Jennifer Finney Boylan (born James Richard Boylan, Jr., June 22, 1958 in Valley Forge, Pennsylvania) is an American author and professor at Colby College. She has openly discussed being a trans woman. Boylan's memoir, She's Not There, was published by Broadway Books in 2003. Until 2001, she published under the name James Boylan. Boylan has been a frequent guest on a number of national television and radio programs, including the Oprah Winfrey Show, Larry King Live, The Today Show, Chez Laura, and All My Children. She was the subject of a documentary on CBS 48 Hours.
She is also an ongoing contributor to Conde Nast Traveler magazine; her most recent work there concerned the islands of Casco Bay, Maine, in the July 2005 issue, and a story about the Turks and Caicos in February 2006. Boylan has also contributed articles to GQ, People, Allure, and Glamour. Her column, "There From Here", appears on Sundays in the papers of the Central Maine newspaper chain.
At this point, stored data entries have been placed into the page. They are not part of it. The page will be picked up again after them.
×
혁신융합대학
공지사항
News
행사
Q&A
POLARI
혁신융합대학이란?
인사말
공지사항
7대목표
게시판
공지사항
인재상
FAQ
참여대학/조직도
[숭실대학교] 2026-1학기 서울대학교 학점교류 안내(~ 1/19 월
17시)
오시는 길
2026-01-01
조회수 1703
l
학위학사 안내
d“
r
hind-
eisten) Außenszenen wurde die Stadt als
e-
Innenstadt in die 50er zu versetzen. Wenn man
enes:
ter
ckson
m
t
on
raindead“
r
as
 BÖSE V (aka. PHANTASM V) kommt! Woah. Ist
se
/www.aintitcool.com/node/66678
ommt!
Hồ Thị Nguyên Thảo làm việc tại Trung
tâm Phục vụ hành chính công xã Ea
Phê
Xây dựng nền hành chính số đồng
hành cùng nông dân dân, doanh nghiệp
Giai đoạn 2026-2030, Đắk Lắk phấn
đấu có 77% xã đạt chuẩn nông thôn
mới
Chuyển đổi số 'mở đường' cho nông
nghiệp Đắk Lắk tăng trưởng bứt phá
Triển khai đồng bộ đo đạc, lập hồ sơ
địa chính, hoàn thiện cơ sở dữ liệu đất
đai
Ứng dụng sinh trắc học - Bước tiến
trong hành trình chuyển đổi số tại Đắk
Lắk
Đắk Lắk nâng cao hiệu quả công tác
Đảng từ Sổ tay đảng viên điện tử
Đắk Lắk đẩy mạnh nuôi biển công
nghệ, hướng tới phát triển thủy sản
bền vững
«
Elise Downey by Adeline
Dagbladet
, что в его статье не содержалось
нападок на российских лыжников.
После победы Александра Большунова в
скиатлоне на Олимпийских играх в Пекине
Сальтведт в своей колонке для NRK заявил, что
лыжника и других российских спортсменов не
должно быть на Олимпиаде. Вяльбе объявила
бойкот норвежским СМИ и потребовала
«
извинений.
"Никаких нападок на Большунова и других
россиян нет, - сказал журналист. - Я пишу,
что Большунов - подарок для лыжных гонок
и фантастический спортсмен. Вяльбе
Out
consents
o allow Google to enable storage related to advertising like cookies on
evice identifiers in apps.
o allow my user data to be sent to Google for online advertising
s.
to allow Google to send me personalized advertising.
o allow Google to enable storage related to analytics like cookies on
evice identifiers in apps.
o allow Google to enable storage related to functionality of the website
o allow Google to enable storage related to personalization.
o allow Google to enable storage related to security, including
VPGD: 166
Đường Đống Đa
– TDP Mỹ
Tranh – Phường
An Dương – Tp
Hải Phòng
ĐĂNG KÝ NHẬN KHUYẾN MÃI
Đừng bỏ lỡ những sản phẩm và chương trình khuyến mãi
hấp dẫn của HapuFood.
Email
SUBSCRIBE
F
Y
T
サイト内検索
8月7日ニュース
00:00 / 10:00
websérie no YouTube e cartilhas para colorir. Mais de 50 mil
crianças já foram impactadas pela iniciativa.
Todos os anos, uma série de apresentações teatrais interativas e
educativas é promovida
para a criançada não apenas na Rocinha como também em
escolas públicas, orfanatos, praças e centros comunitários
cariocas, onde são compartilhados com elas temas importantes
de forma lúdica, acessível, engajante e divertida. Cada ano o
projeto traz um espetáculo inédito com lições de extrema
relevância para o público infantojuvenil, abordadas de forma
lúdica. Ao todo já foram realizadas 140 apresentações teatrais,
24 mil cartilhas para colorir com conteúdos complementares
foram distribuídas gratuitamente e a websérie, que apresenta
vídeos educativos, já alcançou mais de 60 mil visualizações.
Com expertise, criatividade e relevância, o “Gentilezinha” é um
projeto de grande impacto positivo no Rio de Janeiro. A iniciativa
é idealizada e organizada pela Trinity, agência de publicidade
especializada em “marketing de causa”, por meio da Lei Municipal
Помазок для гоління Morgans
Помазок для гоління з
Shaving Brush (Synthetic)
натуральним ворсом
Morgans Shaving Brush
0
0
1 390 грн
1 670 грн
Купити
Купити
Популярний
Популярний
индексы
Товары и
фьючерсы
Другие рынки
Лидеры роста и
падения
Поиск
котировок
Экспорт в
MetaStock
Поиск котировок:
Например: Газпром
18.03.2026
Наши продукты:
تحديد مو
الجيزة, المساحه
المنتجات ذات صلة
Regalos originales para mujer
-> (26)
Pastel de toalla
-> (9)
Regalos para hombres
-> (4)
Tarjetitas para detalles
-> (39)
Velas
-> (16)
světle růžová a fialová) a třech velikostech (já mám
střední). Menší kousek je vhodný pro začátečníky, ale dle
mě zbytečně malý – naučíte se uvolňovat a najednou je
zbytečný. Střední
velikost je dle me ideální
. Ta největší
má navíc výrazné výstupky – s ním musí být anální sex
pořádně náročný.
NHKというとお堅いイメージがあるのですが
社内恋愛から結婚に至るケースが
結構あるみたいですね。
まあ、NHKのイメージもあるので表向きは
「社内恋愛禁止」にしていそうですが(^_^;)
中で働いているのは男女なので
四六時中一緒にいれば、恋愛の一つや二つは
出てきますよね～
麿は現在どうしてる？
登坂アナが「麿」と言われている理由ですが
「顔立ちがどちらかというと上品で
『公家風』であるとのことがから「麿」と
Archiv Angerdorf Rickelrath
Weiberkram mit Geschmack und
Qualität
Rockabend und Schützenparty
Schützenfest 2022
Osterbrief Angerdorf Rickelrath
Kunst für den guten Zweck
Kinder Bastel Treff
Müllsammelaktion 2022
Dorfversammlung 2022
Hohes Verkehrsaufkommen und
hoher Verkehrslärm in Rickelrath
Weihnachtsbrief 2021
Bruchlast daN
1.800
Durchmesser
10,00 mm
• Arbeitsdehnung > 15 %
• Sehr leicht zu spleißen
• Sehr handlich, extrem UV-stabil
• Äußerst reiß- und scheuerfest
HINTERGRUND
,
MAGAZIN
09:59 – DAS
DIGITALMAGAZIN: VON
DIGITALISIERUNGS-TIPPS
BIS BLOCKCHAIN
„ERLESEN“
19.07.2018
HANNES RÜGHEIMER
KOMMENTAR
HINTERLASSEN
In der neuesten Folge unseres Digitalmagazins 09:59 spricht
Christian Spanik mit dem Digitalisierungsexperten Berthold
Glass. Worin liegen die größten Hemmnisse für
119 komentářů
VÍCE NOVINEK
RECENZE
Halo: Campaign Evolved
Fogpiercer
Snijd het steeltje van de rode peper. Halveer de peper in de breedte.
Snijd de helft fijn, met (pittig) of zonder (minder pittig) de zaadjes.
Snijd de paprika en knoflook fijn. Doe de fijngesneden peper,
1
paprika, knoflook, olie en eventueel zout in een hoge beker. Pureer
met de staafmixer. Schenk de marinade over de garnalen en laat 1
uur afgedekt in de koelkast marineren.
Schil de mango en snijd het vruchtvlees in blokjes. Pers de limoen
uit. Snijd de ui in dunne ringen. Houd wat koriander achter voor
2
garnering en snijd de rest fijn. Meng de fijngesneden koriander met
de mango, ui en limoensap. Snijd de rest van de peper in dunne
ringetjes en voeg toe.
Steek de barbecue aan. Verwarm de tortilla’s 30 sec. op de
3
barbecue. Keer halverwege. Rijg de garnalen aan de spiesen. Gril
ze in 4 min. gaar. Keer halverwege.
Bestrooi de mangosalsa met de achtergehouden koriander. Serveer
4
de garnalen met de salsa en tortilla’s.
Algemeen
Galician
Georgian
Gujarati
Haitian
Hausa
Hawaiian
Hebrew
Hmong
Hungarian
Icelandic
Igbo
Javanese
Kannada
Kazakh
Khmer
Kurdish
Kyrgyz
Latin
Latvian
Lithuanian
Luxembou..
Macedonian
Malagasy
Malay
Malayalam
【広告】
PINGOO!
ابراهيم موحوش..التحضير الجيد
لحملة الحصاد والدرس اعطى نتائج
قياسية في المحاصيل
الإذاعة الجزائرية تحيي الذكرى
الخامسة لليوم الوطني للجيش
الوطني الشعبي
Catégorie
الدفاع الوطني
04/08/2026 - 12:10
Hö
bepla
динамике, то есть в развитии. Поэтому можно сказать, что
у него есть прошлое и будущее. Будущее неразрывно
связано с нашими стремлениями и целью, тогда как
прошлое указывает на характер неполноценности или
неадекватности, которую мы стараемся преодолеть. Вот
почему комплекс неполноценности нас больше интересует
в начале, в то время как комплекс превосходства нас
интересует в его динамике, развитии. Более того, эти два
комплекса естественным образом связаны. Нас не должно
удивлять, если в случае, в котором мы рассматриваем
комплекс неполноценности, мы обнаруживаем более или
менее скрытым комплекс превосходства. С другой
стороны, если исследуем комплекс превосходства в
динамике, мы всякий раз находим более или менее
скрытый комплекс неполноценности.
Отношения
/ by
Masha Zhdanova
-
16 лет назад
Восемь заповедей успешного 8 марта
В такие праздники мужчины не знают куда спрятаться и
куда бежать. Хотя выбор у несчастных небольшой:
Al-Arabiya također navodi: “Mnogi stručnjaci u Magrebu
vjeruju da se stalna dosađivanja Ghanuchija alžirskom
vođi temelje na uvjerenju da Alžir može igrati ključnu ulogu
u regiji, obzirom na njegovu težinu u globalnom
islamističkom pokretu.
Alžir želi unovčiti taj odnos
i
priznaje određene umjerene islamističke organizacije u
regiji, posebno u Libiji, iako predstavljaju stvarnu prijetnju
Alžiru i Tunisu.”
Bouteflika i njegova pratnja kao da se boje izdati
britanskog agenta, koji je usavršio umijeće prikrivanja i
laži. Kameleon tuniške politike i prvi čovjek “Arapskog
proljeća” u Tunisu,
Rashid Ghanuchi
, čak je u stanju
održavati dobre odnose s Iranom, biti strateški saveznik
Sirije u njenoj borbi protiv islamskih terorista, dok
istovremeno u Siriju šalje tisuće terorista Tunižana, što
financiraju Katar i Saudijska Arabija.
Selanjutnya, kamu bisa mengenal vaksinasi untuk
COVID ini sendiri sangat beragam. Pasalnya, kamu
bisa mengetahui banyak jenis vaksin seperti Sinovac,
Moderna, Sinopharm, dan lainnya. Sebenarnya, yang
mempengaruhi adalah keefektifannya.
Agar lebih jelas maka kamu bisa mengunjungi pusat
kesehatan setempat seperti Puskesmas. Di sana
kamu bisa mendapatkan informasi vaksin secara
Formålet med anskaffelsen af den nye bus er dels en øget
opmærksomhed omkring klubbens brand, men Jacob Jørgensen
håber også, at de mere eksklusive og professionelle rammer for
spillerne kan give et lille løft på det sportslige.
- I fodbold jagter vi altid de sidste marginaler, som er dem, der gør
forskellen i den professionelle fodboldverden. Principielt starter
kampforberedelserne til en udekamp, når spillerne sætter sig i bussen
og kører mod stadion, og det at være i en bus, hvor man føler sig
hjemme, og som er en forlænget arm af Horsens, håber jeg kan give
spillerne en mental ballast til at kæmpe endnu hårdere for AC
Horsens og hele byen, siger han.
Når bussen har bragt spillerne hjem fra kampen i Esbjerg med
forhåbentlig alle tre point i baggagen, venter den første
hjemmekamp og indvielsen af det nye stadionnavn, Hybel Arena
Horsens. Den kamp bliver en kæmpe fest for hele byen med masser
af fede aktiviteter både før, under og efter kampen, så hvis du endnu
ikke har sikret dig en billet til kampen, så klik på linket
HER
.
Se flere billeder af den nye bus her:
Boylan was born James Richard Boylan, Jr., son of J. Richard Boylan and his wife, Hildegarde.[1] She grew up in Newtown Square and Devon, Pennsylvania. She graduated from Wesleyan University in 1980. From there, she moved to New York, where she was the managing editor of American Bystander magazine, the short-lived American Punch founded by the first cast of Saturday Night Live and an ad-hoc group of New Yorker cartoonists and SCTV actors and writers. Upon the demise of American Bystander in 1982, Boylan became an editorial assistant at Viking/Penguin, working for the managing editor of the Viking Press. Boylan followed with a stint as the production editor of the fiction line at E.P. Dutton until 1985.
She married Deirdre Finney in Washington, D.C., in 1988.[2][3] They have two children.
In late 1986, Boylan began a master's program at the Writing Seminars of Johns Hopkins University, where she worked with John Barth, Edward Albee, Doris Grumbach and John Irwin.
Since 1988, Jenny Boylan has been a professor of creative writing and American literature at Colby College. Boylan was a visiting professor at University College Cork, Ireland, in 1998-99. She was promoted to the rank of full Professor in May 2001, and was chosen by students as the Charles Walker Bassett "Professor of the Year" in 2000. At present, she is Director of Creative Writing at Colby. Jenny is also the Hoyer-Updike Distinguished Visiting Creative Writer for the fall of 2010 at Ursinus College.
Boylan's first book, a collection of stories entitled Remind Me to Murder You Later, was published by Johns Hopkins University Press in 1988.
Her first novel, The Planets, was published by the Poseidon Press imprint of Simon and Schuster. Loosely based upon the orchestral suite by Gustav Holst, The Planets followed the lives of several fictional characters in the real town of Centralia, Pennsylvania, which had been afflicted by an underground coal fire for several decades and housed few remaining residents. When one woman committed suicide while skydiving, she sets into effect a chain reaction of events, involving other residents of the burning town.
Picking up six years after The Planets concluded, The Constellations was published in 1994 by Random House.
Her 1997 novel, Getting In, published by Warner Books, focused on four high school students who go on quests to get into college. The novel was optioned for film by Renny Harlin and Geena Davis, and Boylan was tapped to write the initial screenplay.
Boylan's stories have appeared in publications including Confrontation, Florida Review, Quarterly West, Western Humanities Review, Writer's Digest, Southwest Review and Twelve Stories of Identity.
Her eleventh book, Falcon Quinn and the Black Mirror, follows the adventure of a young man who finds himself turning into a monster, and is sent to the Academy for Monsters to learn how to imitate "normal" humans and survive in the world.
Edward Albee commented on her in 1988: -- "Boylan observes carefully, and with love. [Her] levitating wit is wisely tethered to a humane concern. I often broke into laughter, and was now and again, struck with wonder."